------ Task input ------

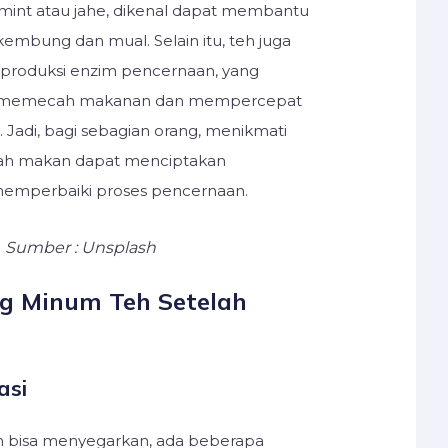
mint atau jahe, dikenal dapat membantu
embung dan mual. Selain itu, teh juga
produksi enzim pencernaan, yang
memecah makanan dan mempercepat
 Jadi, bagi sebagian orang, menikmati
elah makan dapat menciptakan
emperbaiki proses pencernaan.
Sumber : Unsplash
g Minum Teh Setelah
asi
h bisa menyegarkan, ada beberapa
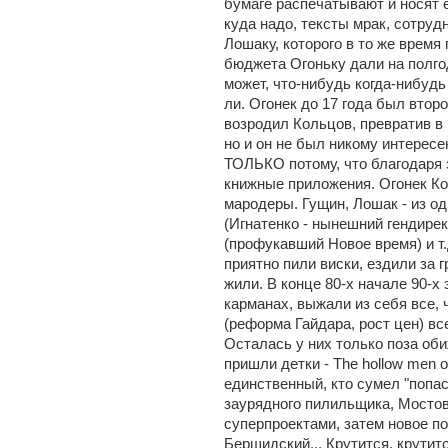
бумаге распечатывают и носят е
куда надо, тексты мрак, сотруд
Лошаку, которого в то же время 
бюджета Огоньку дали на полгод
может, что-нибудь когда-нибудь 
ли. Огонек до 17 года был втор
возродил Кольцов, превратив в
но и он не был никому интерес
ТОЛЬКО потому, что благодаря
книжные приложения. Огонек Ко
мародеры. Гущин, Лошак - из о
(Игнатенко - нынешний гендире
(профукавший Новое время) и т
приятно пили виски, ездили за
жили. В конце 80-х начале 90-х
карманах, выжали из себя все, ч
(реформа Гайдара, рост цен) вс
Осталась у них только поза об
пришли детки - The hollow men o
единственный, кто сумел "попас
заурядного пилильщика, Мостов
суперпроектами, затем новое п
Бершидский... Крутится, крутитс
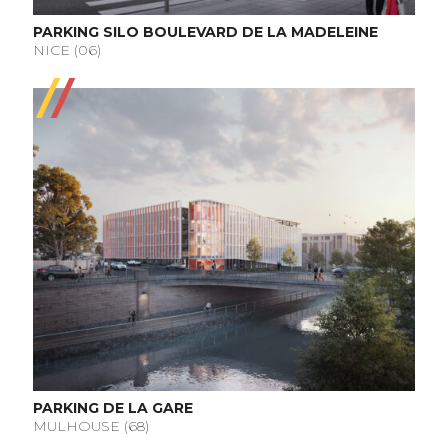
PARKING SILO BOULEVARD DE LA MADELEINE
NICE (06)
PARKING DE LA GARE
MULHOUSE (68)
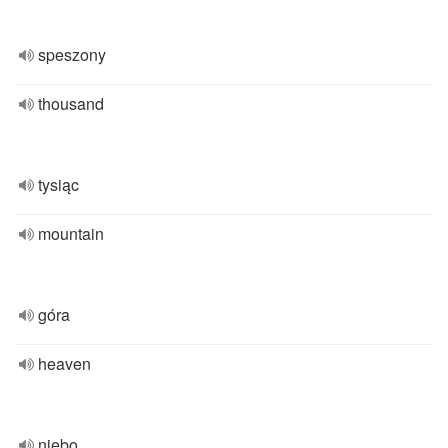
speszony
thousand
tysiąc
mountain
góra
heaven
niebo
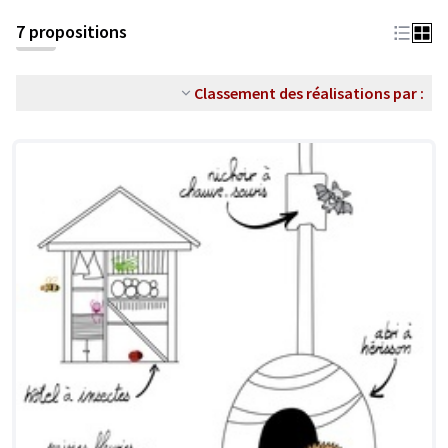
7 propositions
Classement des réalisations par :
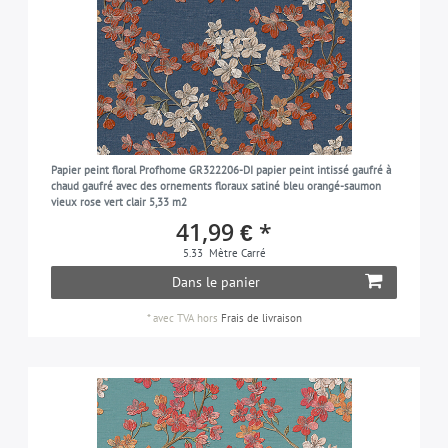
Papier peint floral Profhome GR322206-DI papier peint intissé gaufré à
chaud gaufré avec des ornements floraux satiné bleu orangé-saumon
vieux rose vert clair 5,33 m2
41,99 € *
5.33
Mètre Carré
Dans le panier
*
avec TVA
hors
Frais de livraison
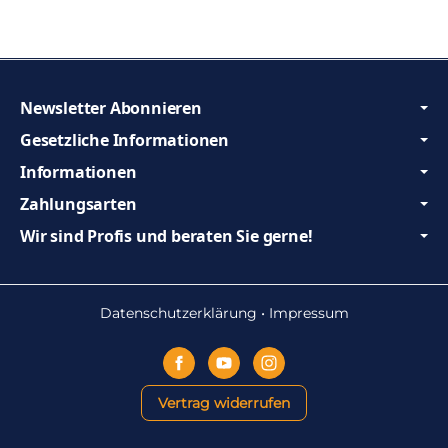
Newsletter Abonnieren
Gesetzliche Informationen
Informationen
Zahlungsarten
Wir sind Profis und beraten Sie gerne!
Datenschutzerklärung
•
Impressum
Vertrag widerrufen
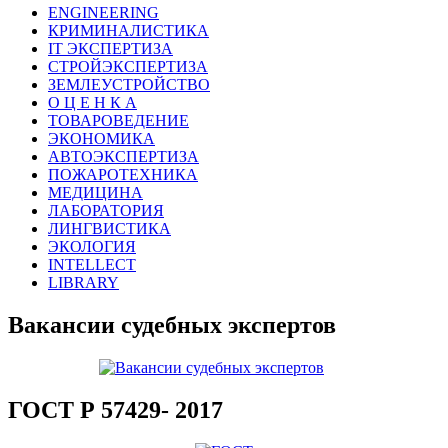
ENGINEERING
КРИМИНАЛИСТИКА
IT ЭКСПЕРТИЗА
СТРОЙЭКСПЕРТИЗА
ЗЕМЛЕУСТРОЙСТВО
О Ц Е Н К А
ТОВАРОВЕДЕНИЕ
ЭКОНОМИКА
АВТОЭКСПЕРТИЗА
ПОЖАРОТЕХНИКА
МЕДИЦИНА
ЛАБОРАТОРИЯ
ЛИНГВИСТИКА
ЭКОЛОГИЯ
INTELLECT
LIBRARY
Вакансии судебных экспертов
ГОСТ Р 57429- 2017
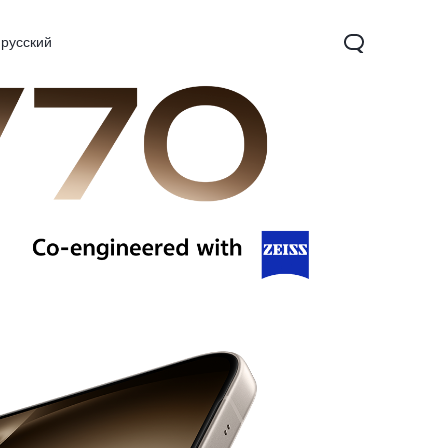
русский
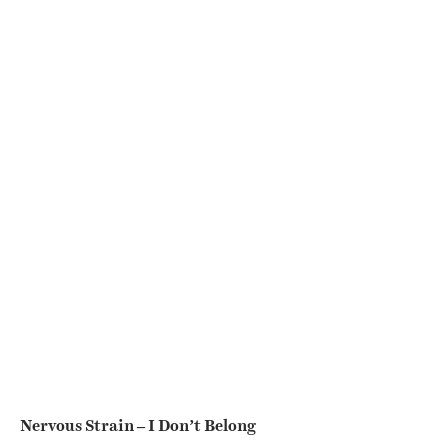
Nervous Strain – I Don’t Belong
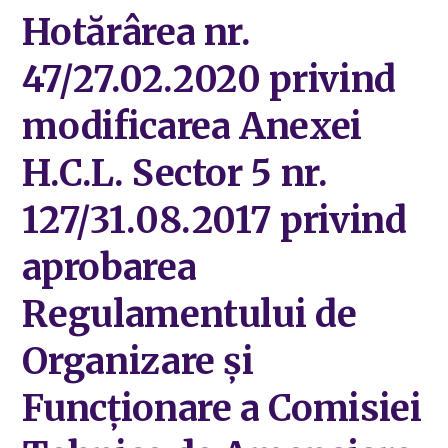
Hotărârea nr.
47/27.02.2020 privind
modificarea Anexei
H.C.L. Sector 5 nr.
127/31.08.2017 privind
aprobarea
Regulamentului de
Organizare și
Funcționare a Comisiei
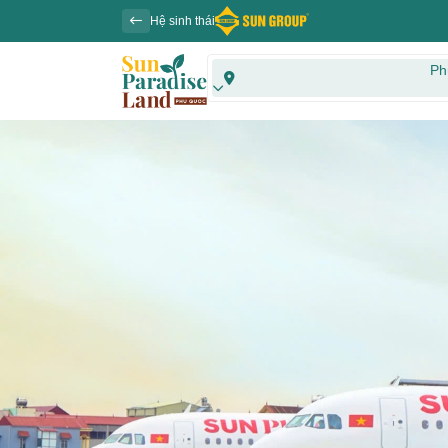
Hệ sinh thái
Ph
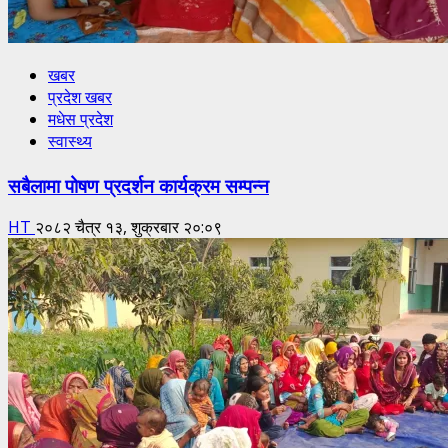
खबर
प्रदेश खबर
मधेस प्रदेश
स्वास्थ्य
सबैलामा पोषण प्रदर्शन कार्यक्रम सम्पन्न
HT
२०८२ चैत्र १३, शुक्रबार २०:०९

------

◆ Your task
Pictures should be left out when the records above are restated exactly.

◆ Exercise result
mint atau jahe, dikenal dapat membantu
embung dan mual. Selain itu, teh juga
produksi enzim pencernaan, yang
memecah makanan dan mempercepat
 Jadi, bagi sebagian orang, menikmati
elah makan dapat menciptakan
emperbaiki proses pencernaan.
Sumber : Unsplash
g Minum Teh Setelah
asi
h bisa menyegarkan, ada beberapa
бумаге распечатывают и носят е
куда надо, тексты мрак, сотруд
Лошаку, которого в то же время 
бюджета Огоньку дали на полгод
может, что-нибудь когда-нибудь 
ли. Огонек до 17 года был втор
возродил Кольцов, превратив в
но и он не был никому интерес
ТОЛЬКО потому, что благодаря
книжные приложения. Огонек Ко
мародеры. Гущин, Лошак - из о
(Игнатенко - нынешний гендире
(профукавший Новое время) и т
приятно пили виски, ездили за
жили. В конце 80-х начале 90-х
карманах, выжали из себя все, ч
(реформа Гайдара, рост цен) вс
Осталась у них только поза об
пришли детки - The hollow men o
единственный, кто сумел "попас
заурядного пилильщика, Мостов
суперпроектами, затем новое п
Бершидский... Крутится, крутитс
PARKING SILO BOULEVARD DE LA MADELEINE
NICE (06)
PARKING DE LA GARE
MULHOUSE (68)
speszony
thousand
tysiąc
mountain
góra
heaven
niebo
7 propositions
Classement des réalisations par :
Papier peint floral Profhome GR322206-DI papier peint intissé gaufré à
chaud gaufré avec des ornements floraux satiné bleu orangé-saumon
vieux rose vert clair 5,33 m2
41,99 € *
5.33
Mètre Carré
Dans le panier
*
avec TVA
hors
Frais de livraison
Newsletter Abonnieren
Gesetzliche Informationen
Informationen
Zahlungsarten
Wir sind Profis und beraten Sie gerne!
Datenschutzerklärung
•
Impressum
Vertrag widerrufen
ENGINEERING
КРИМИНАЛИСТИКА
IT ЭКСПЕРТИЗА
СТРОЙЭКСПЕРТИЗА
ЗЕМЛЕУСТРОЙСТВО
О Ц Е Н К А
ТОВАРОВЕДЕНИЕ
ЭКОНОМИКА
АВТОЭКСПЕРТИЗА
ПОЖАРОТЕХНИКА
МЕДИЦИНА
ЛАБОРАТОРИЯ
ЛИНГВИСТИКА
ЭКОЛОГИЯ
INTELLECT
LIBRARY
Вакансии судебных экспертов
ГОСТ Р 57429- 2017
русский
Nervous Strain – I Don’t Belong
Hotărârea nr.
47/27.02.2020 privind
modificarea Anexei
H.C.L. Sector 5 nr.
127/31.08.2017 privind
aprobarea
Regulamentului de
Organizare și
Funcționare a Comisiei
Hệ sinh thái
Ph
खबर
प्रदेश खबर
मधेस प्रदेश
स्वास्थ्य
सबैलामा पोषण प्रदर्शन कार्यक्रम सम्पन्न
HT
२०८२ चैत्र १३, शुक्रबार २०:०९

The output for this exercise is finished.